Investment in Thailand was 10% lower y/y at 6t. Investors held back from buying at such high price levels in the hope that the price would dip and offer an opportunity to add to holdings at lower levels.

Many Indonesian investors were similarly patient, waiting for a deeper price correction before returning to the market. Bar and coin demand was 10% lower at less than 4t. 

Rest of Asia

Japan saw a remarkable Q2 as bar and coin demand moved to positive net investment despite the local gold price reaching new all-time highs. Gross selling from existing holders continued, but the trend identified in Q1 of younger investors entering the market apparently accelerated. Wealth preservation, in an environment of persistent yen depreciation, seems to be the main driver of these purchases and much of the flow is into gold accumulation plans.
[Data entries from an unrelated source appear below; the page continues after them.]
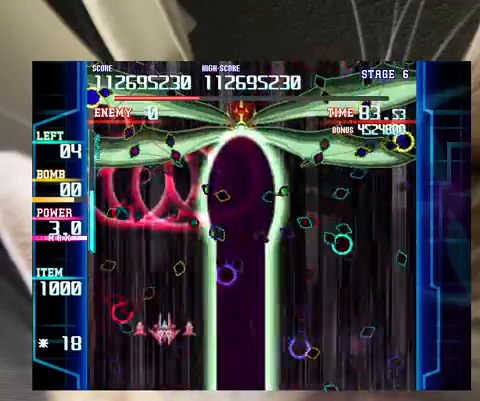
{"keys": ["shift"], "events": [[33, "down", "down"], [167, "down", "up"], [267, "left", "down"], [267, "shift", "up"], [267, "up", "down"], [467, "left", "up"], [467, "shift", "down"], [467, "up", "up"]]}
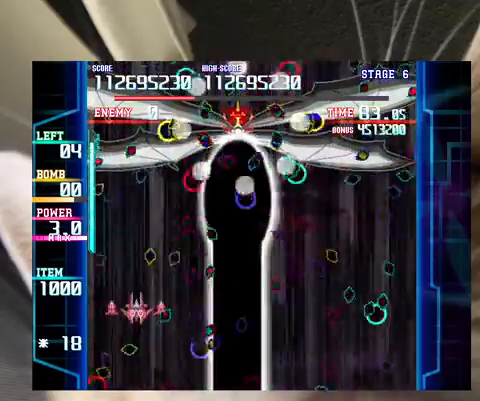
{"keys": [], "events": [[100, "right", "down"], [133, "down", "down"], [233, "down", "up"], [233, "right", "up"], [333, "down", "down"], [367, "shift", "up"], [433, "down", "up"]]}
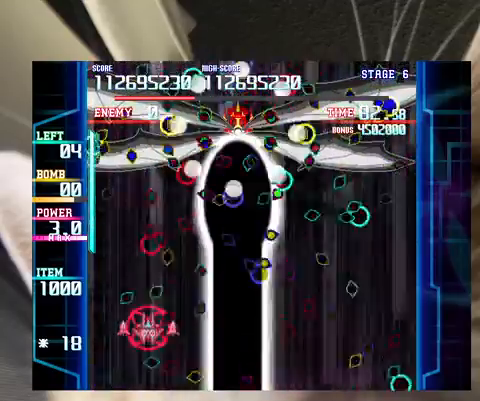
{"keys": ["down", "shift"], "events": [[33, "c", "down"], [100, "c", "up"], [267, "shift", "down"], [300, "right", "down"], [400, "right", "up"], [500, "down", "down"]]}
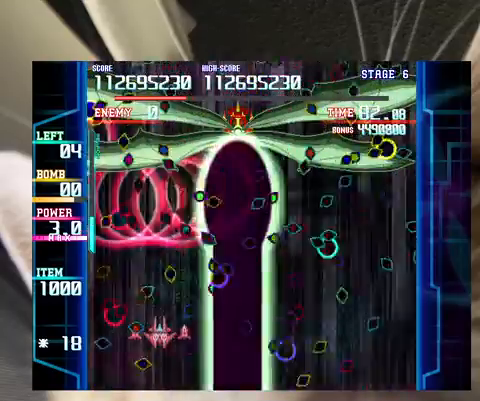
{"keys": ["c"], "events": [[67, "down", "up"], [133, "shift", "up"], [367, "c", "down"], [467, "down", "down"], [500, "down", "up"]]}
Retail investment in South Korea weakened notably in Q2, subsiding to its lowest level since Q3’16. Conservative investor sentiment translated into a general reluctance to build positions on the pullback in the price from the record high of early May. 

Australia

Bar and coin investment lost momentum in Australia in Q2: at 3t it was sharply lower both y/y and q/q. The slowdown is attributed partly to the high gold price and partly to the intensifying cost of living crisis, both of which are reflected in a pick-up in two-way activity. Nonetheless, anecdotal reports suggest the appetite for gold remains intact.